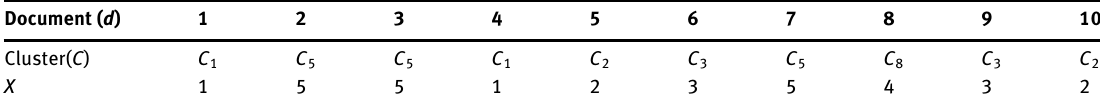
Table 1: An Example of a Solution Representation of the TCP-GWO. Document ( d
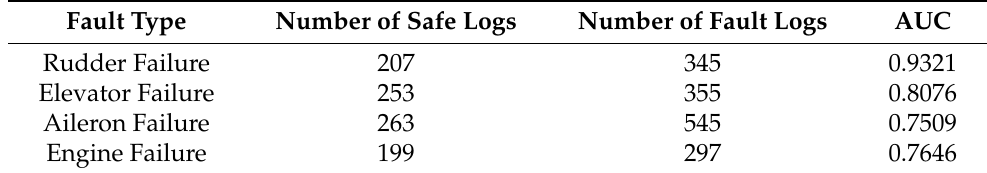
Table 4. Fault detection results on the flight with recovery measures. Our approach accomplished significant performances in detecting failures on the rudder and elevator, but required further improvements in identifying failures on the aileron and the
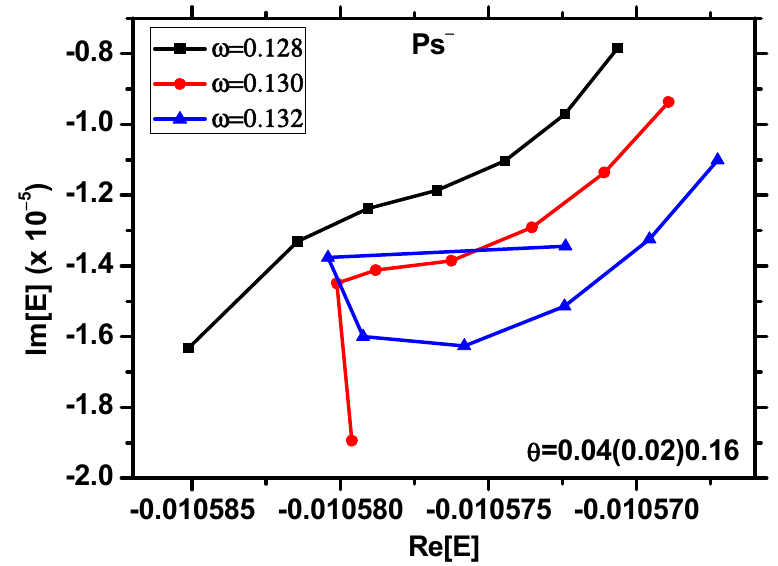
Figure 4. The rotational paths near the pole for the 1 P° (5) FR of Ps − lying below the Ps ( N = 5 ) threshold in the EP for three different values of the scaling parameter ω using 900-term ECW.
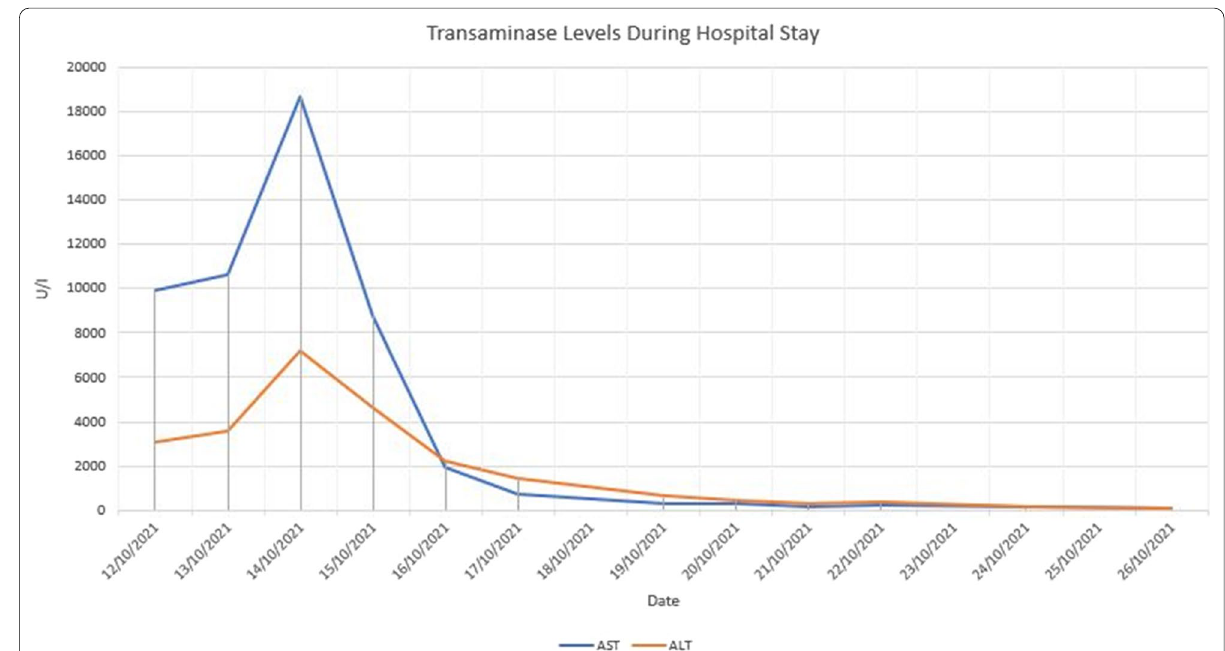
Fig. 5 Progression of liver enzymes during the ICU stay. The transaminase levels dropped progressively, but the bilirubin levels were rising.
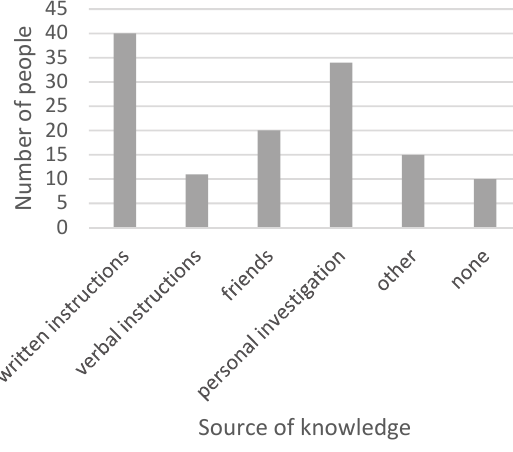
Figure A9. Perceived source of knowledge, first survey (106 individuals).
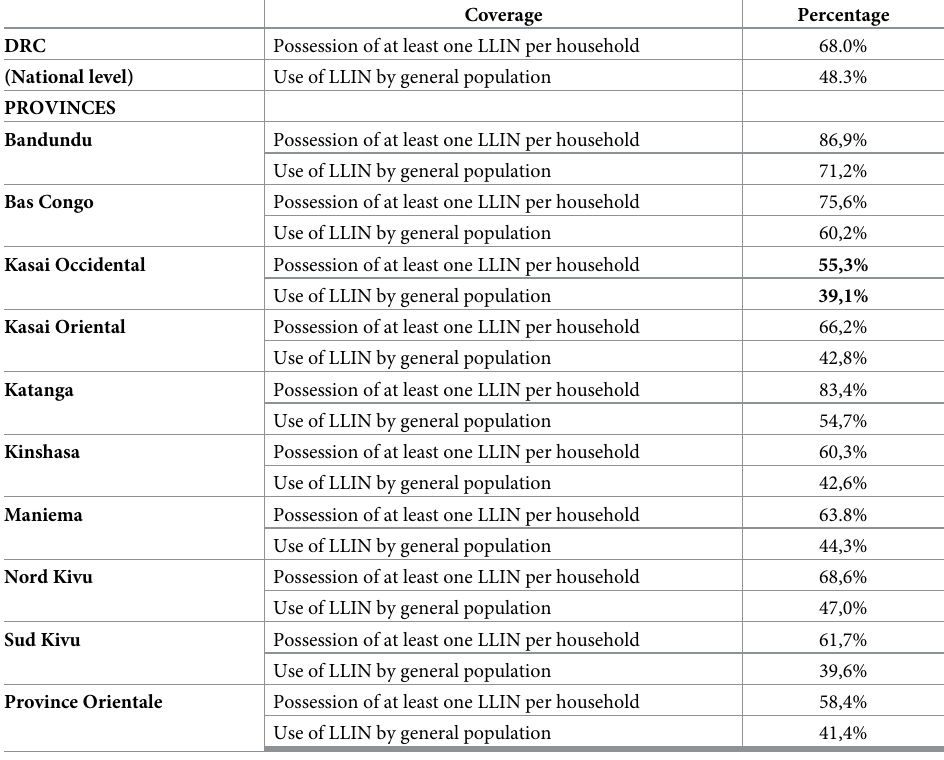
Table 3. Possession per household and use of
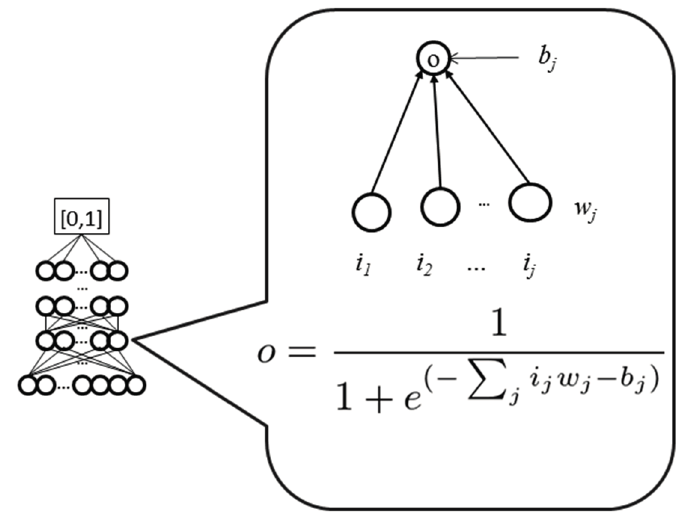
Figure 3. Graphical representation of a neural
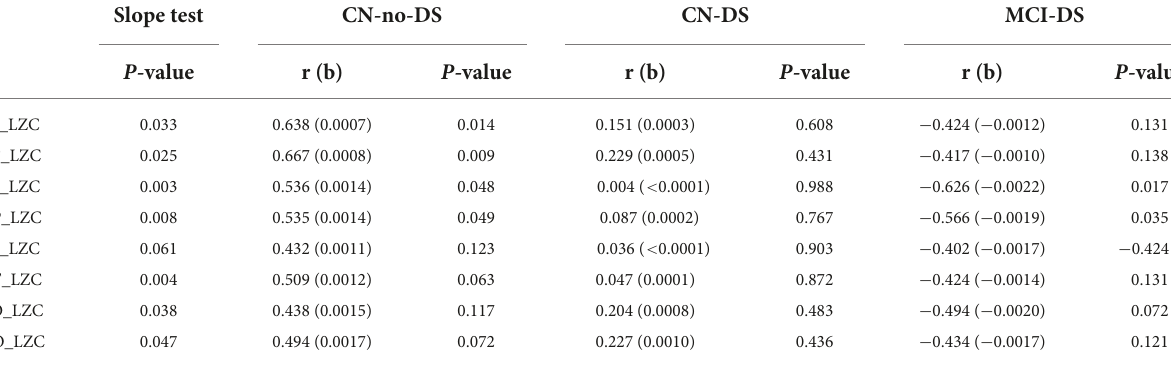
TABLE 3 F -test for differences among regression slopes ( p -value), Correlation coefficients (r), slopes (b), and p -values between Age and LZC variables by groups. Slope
* * *
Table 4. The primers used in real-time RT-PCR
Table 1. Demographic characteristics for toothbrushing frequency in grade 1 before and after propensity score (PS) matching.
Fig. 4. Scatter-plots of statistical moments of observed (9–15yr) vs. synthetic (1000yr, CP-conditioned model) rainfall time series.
---
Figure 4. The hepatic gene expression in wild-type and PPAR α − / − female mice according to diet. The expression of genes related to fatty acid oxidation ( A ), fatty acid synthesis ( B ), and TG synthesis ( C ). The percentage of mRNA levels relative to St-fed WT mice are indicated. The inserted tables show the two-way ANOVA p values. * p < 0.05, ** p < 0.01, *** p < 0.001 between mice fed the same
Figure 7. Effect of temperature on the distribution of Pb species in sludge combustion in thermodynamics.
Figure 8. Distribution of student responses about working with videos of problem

- Task directions -
Scan the listing for the string "time" and copy every line that carries it.

- Exercise result -
Table 4. The primers used in real-time RT-PCR
Fig. 4. Scatter-plots of statistical moments of observed (9–15yr) vs. synthetic (1000yr, CP-conditioned model) rainfall time series.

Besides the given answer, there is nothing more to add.